In preliminary studies, we used two state-of-the-art technologies to identify BRCA1 target genes: 1) RNA interference, a technology we used to severely “knock down” (reduce) the levels of BRCA1 in the cell without mutating the BRCA1 gene; and 2) DNA microarray analysis, a technique to compare the expression of a large number of different genes in two cell populations. We found that human breast cancer cells in which BRCA1 levels have been knocked down show significantly decreased expression of a number of genes required for the orderly progression of cells through mitosis, the phase of the cell cycle in which the genetic material is separated equally between the two daughter cells and the cells divide apart. These studies indicate that the BRCA1 gene is required for adequate expression of a series of genes that control different aspects of the mitotic process. We have confirmed some of these findings using independent analyses of gene expression. The implication of these findings (and our hypothesis for this proposal) is that the BRCA1 gene functions to regulate the process of mitosis and ensure that chromosomes segregate equally to the daughter cells. Conversely, when BRCA1 gene is inactivated either because of an inherited mutation or promoter methylation (see above), the normal safeguard that exists during mitosis (called the “mitotic spindle checkpoint”) is lost, resulting in what is termed genomic instability.
In this post-doctoral fellowship application, we propose a series of experiments to confirm and extend our preliminary studies and to test the hypothesis described above. In particular, we will extend our studies to normal mammary epithelial cells, the cell type from which breast cancers develop. We will determine if, as predicted, knock down of the BRCA1 gene using RNA interference causes inactivation of the mitotic spindle checkpoint, a mechanism that is critical for preventing chromosomal imbalances of the type that are common in cancers.

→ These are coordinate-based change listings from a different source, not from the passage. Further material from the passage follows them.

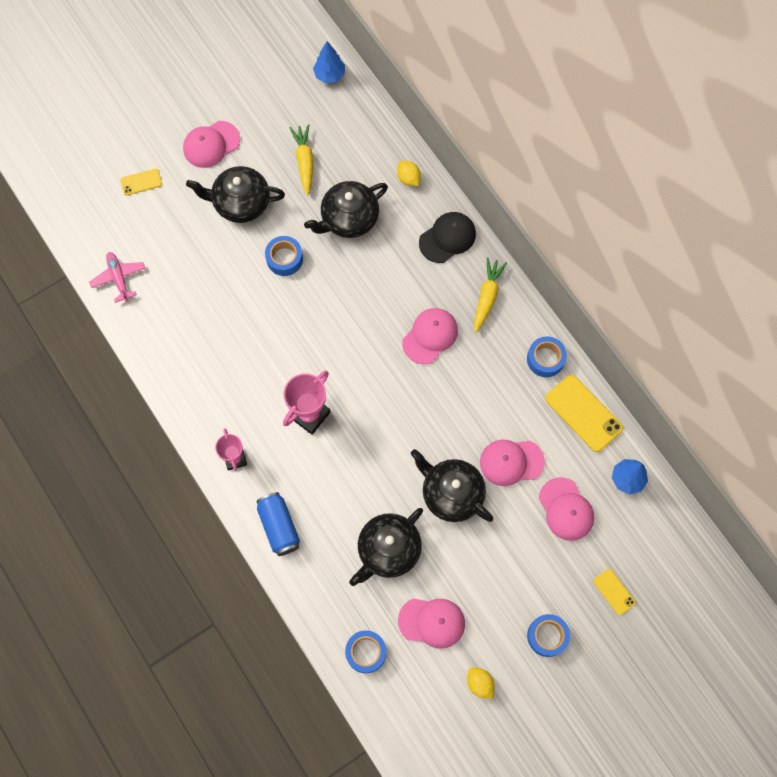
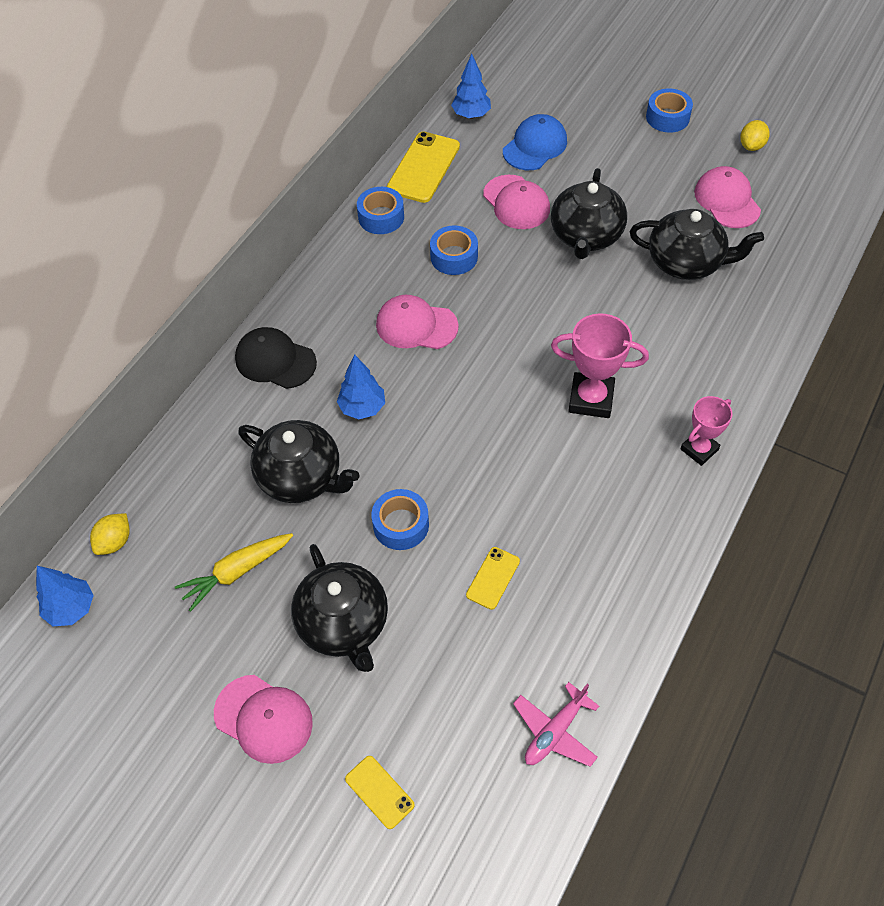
camera: 115 degrees left, 15 degrees down
(279, 526) = (740, 368): blue can -> none
(366, 652) = (800, 238): blue tape -> blue tape (454, 257)
(380, 274) = (362, 408): none -> blue tree
(408, 178) = (207, 436): yellow lemon -> yellow lemon (115, 542)
(487, 297) = (334, 293): yellow carrot -> none
(566, 509) = (535, 146): pink cap -> blue cap
(614, 592) = (588, 89): yellow phone -> yellow phone (493, 578)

We will determine if we can simulate the specific types and patterns of genomic instability that are observed in mouse and human BRCA1 mutant breast cancers by knocking down expression of the normal BRCA1 gene in the absence of a mutation. And we will identify the specific “target” genes through which these functions of BRCA1 are mediated.

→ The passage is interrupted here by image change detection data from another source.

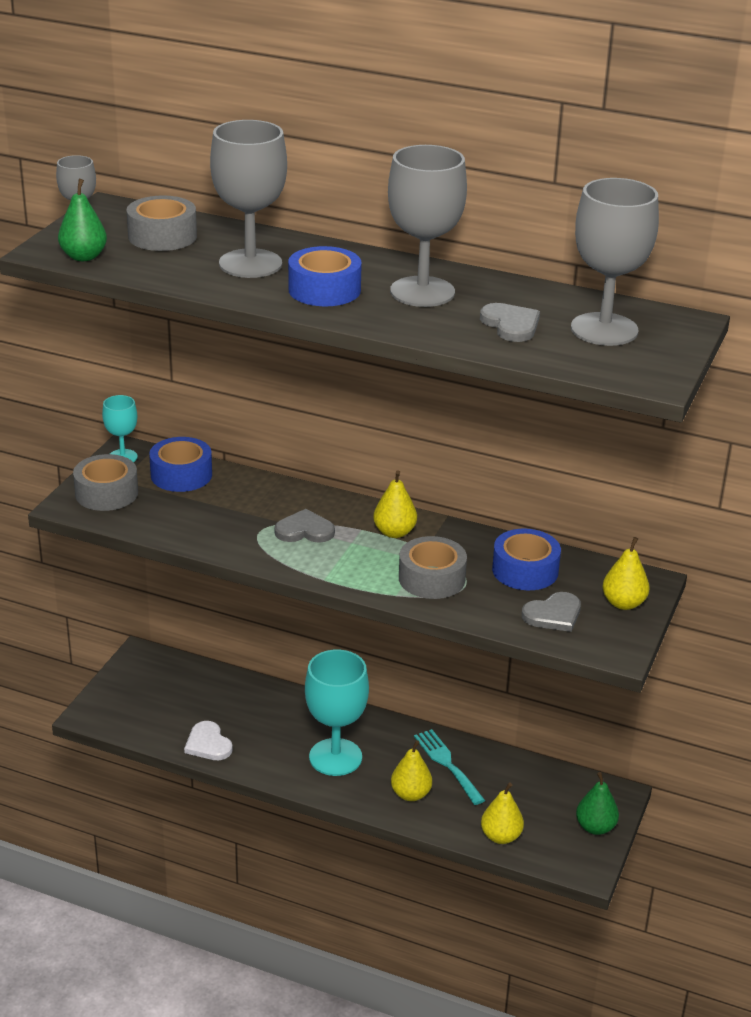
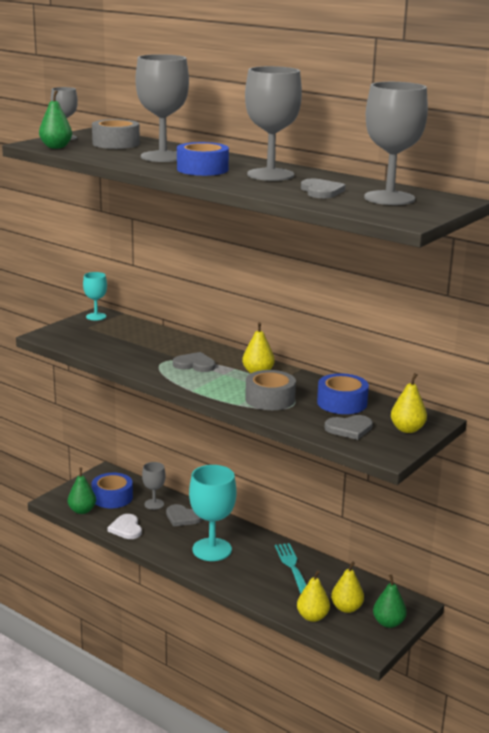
camera: 15 degrees right, 10 degrees down
(106, 493) = (73, 332): grey tape -> none
(135, 725) = (82, 510): none -> green pear
(181, 475) = (129, 329): blue tape -> blue tape (112, 497)
(229, 697) = (154, 504): none -> grey goblet
(276, 712) = (182, 517): none -> grey heart
(410, 794) = (256, 580): yellow pear -> yellow pear (346, 608)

The use of RNA interference to knock down BRCA1 expression models the situation in sporadic human breast cancers in which the normal (non-mutated) BRCA1 gene is frequently inactivated. Therefore, these studies will enhance understanding of the contribution of BRCA1 to both hereditary and, particularly, non-hereditary, types of breast cancer. It will, for the first time, link BRCA1 to the mitotic spindle checkpoint, which plays an important role in maintenance of genomic stability. And it will, for the first time, identify a set of targets of BRCA1 that contribute to its caretaker role in genomic maintenance. Some of these BRCA1 target genes may, themselves, be future targets for breast cancer prevention and therapy.